Can you convert the records, from their start to the line with "FOXNEWS.COM", into a JSON list of strings with one string per line and no blank lines?

**Records drawn from a dataset:**
:::

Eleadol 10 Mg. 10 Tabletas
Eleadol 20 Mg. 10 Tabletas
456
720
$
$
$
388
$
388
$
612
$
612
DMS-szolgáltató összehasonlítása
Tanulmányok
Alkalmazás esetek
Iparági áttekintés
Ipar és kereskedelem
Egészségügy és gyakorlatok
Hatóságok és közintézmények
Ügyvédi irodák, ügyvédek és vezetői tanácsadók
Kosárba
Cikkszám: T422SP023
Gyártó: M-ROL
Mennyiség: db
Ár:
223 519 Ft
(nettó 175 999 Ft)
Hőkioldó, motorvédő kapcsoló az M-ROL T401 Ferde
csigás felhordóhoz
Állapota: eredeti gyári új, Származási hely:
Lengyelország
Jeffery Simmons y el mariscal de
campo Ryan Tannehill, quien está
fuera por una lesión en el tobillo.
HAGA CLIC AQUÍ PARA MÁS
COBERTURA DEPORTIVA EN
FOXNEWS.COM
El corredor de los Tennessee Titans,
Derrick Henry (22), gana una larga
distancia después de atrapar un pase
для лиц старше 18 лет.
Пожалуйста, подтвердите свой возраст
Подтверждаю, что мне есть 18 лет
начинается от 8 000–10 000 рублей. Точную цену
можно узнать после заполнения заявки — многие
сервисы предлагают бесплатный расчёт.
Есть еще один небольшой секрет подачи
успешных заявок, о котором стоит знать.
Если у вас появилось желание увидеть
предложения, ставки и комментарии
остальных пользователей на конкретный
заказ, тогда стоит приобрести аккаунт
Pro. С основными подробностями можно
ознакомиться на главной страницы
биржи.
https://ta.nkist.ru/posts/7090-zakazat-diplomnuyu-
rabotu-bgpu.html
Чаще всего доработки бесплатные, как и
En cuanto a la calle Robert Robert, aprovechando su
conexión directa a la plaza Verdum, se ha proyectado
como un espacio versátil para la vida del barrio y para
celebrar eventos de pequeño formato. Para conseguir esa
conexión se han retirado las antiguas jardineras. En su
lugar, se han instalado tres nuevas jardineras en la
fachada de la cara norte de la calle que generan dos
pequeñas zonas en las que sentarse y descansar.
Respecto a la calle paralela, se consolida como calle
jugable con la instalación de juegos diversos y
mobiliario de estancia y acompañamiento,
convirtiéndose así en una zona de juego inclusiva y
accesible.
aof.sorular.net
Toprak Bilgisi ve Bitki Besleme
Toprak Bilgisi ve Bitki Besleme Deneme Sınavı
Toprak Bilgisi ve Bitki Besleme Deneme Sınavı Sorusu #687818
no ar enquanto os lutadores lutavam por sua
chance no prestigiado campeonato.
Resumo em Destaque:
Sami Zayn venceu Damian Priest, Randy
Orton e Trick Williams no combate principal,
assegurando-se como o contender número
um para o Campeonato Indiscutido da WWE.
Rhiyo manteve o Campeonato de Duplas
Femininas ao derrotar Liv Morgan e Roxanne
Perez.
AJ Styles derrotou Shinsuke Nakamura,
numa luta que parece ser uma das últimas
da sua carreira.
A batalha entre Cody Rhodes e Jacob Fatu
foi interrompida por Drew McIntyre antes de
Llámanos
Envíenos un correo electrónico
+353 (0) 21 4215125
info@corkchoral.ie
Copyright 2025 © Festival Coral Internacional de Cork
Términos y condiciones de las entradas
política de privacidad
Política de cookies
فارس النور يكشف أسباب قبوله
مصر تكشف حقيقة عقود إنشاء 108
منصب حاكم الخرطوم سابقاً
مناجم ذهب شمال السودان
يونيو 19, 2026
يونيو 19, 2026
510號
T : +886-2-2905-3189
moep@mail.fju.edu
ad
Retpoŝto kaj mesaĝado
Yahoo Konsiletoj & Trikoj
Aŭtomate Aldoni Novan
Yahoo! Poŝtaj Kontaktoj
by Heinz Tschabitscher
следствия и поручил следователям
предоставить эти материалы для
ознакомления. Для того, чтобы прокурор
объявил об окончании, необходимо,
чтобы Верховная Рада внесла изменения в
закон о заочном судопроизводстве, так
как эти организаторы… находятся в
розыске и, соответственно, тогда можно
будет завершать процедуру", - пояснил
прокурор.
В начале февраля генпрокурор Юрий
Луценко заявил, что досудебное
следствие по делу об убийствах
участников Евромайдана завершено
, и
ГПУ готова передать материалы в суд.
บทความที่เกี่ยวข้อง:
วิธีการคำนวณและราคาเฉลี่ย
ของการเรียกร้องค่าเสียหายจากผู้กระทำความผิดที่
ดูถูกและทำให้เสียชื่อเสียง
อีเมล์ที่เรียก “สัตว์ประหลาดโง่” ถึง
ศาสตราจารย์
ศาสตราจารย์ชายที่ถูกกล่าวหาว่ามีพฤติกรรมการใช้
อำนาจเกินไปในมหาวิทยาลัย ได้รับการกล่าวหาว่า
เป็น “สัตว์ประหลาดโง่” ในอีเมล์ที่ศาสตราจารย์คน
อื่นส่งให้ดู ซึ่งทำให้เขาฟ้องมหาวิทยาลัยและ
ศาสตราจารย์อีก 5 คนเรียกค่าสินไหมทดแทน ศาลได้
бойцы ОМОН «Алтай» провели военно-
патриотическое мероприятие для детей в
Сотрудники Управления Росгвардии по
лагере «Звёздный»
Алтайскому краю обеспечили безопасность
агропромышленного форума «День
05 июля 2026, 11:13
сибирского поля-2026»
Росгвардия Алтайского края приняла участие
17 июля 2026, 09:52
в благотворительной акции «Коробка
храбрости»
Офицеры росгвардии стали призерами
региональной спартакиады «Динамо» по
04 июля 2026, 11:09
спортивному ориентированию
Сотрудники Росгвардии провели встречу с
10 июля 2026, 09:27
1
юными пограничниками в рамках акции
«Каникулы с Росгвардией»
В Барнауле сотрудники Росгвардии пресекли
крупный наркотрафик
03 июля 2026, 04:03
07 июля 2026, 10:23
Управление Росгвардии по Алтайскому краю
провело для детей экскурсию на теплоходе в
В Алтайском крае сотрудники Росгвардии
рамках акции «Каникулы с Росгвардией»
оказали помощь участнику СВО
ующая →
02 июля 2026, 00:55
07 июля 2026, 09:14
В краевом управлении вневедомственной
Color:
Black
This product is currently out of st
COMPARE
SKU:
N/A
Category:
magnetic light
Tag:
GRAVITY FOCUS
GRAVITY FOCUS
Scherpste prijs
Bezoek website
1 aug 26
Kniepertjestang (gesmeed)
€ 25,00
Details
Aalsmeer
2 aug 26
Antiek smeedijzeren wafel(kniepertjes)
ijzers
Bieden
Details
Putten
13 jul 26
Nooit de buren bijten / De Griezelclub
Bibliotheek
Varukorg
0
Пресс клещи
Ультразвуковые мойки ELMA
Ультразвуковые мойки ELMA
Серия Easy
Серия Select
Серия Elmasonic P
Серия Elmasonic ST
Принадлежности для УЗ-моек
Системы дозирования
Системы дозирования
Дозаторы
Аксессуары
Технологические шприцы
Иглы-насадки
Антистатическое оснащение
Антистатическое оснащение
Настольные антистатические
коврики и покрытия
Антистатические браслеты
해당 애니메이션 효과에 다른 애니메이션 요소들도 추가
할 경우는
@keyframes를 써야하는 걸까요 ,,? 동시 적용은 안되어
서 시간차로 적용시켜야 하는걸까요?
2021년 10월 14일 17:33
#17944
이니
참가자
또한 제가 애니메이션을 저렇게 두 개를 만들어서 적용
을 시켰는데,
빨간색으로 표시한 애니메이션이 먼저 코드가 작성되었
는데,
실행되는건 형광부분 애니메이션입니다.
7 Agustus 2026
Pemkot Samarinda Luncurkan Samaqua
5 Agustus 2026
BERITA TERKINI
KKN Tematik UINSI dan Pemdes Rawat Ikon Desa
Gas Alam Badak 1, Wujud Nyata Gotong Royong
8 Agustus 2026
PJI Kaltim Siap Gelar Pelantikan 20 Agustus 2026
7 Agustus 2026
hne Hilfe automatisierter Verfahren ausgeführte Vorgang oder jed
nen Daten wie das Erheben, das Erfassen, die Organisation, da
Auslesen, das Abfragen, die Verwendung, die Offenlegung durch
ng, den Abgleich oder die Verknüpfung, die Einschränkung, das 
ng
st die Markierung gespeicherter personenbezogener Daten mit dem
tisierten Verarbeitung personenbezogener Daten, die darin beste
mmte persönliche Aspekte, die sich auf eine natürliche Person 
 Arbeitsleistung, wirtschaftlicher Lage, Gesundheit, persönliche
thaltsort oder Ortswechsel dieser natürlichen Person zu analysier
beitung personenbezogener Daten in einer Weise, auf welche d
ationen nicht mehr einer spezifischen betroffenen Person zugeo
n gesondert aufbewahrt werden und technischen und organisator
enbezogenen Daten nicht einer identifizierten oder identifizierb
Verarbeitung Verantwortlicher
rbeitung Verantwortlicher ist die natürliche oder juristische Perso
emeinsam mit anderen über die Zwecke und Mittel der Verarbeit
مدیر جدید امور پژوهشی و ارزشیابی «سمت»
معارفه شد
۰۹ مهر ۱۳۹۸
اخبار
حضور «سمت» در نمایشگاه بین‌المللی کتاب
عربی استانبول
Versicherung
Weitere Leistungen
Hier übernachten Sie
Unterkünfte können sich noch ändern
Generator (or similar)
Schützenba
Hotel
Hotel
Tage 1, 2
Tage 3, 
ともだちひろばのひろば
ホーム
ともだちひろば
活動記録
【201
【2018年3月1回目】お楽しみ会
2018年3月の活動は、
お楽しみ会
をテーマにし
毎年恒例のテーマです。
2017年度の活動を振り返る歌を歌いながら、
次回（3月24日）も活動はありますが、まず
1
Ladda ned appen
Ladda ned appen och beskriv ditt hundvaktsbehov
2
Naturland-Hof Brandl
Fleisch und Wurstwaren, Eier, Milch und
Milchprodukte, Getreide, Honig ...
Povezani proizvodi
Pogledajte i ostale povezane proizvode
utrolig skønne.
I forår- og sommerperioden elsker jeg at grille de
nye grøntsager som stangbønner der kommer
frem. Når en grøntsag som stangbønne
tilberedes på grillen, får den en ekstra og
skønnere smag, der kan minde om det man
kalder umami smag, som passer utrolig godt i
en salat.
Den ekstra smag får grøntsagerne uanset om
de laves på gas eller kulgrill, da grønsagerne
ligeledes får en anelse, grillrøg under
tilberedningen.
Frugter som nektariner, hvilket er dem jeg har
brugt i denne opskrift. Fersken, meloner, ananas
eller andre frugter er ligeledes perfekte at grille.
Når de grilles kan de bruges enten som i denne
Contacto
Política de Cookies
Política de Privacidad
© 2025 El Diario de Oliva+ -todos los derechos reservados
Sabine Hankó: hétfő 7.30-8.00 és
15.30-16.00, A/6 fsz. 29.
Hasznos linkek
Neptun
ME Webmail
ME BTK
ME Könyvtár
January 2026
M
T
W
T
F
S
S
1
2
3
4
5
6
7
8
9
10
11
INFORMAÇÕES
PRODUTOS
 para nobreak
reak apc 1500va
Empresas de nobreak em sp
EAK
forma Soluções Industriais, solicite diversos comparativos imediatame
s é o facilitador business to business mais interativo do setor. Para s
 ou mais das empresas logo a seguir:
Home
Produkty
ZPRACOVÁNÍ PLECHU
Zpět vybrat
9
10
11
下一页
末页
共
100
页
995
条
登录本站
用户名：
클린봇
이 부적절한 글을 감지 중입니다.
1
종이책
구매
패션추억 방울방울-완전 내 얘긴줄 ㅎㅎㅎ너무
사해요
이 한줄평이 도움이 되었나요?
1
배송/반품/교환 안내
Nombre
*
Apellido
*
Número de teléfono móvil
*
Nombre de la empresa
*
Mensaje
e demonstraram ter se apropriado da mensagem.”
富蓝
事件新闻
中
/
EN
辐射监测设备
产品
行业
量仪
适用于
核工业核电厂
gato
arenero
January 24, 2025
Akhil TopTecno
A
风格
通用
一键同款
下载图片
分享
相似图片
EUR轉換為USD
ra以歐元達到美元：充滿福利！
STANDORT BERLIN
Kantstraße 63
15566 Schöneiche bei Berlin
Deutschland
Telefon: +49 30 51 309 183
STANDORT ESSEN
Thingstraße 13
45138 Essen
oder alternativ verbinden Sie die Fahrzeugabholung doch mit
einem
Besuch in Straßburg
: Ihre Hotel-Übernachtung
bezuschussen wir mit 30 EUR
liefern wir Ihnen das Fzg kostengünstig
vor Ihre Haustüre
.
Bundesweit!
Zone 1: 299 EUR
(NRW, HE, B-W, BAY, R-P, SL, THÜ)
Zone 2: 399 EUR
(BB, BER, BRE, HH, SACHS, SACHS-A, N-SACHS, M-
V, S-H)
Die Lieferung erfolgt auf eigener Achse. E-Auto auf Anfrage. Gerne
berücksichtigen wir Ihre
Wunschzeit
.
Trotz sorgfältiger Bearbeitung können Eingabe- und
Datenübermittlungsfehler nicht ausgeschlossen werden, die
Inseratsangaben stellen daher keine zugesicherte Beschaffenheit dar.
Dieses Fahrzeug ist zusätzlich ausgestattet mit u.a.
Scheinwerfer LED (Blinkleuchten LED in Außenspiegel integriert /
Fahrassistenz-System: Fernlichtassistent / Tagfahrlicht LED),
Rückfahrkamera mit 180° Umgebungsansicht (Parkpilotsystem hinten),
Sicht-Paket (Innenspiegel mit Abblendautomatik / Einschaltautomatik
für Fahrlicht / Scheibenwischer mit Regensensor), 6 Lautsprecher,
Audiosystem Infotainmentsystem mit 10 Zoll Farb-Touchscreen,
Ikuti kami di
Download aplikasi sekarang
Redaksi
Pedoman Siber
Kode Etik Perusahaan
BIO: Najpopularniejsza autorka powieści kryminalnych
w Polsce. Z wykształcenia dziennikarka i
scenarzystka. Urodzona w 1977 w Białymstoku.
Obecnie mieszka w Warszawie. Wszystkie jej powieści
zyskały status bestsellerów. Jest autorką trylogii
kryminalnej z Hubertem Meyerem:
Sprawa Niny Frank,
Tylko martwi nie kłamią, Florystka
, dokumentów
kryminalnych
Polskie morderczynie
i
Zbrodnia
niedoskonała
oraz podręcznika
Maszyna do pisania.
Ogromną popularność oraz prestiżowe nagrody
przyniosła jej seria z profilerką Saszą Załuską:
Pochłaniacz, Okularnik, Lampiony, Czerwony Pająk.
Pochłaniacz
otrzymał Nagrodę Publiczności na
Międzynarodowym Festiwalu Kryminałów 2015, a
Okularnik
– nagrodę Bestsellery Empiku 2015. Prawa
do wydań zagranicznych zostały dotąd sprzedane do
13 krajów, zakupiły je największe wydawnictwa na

:::

**Exercise output:**
[
  "Eleadol 10 Mg. 10 Tabletas",
  "Eleadol 20 Mg. 10 Tabletas",
  "456",
  "720",
  "$",
  "$",
  "$",
  "388",
  "$",
  "388",
  "$",
  "612",
  "$",
  "612",
  "DMS-szolgáltató összehasonlítása",
  "Tanulmányok",
  "Alkalmazás esetek",
  "Iparági áttekintés",
  "Ipar és kereskedelem",
  "Egészségügy és gyakorlatok",
  "Hatóságok és közintézmények",
  "Ügyvédi irodák, ügyvédek és vezetői tanácsadók",
  "Kosárba",
  "Cikkszám: T422SP023",
  "Gyártó: M-ROL",
  "Mennyiség: db",
  "Ár:",
  "223 519 Ft",
  "(nettó 175 999 Ft)",
  "Hőkioldó, motorvédő kapcsoló az M-ROL T401 Ferde",
  "csigás felhordóhoz",
  "Állapota: eredeti gyári új, Származási hely:",
  "Lengyelország",
  "Jeffery Simmons y el mariscal de",
  "campo Ryan Tannehill, quien está",
  "fuera por una lesión en el tobillo.",
  "HAGA CLIC AQUÍ PARA MÁS",
  "COBERTURA DEPORTIVA EN",
  "FOXNEWS.COM"
]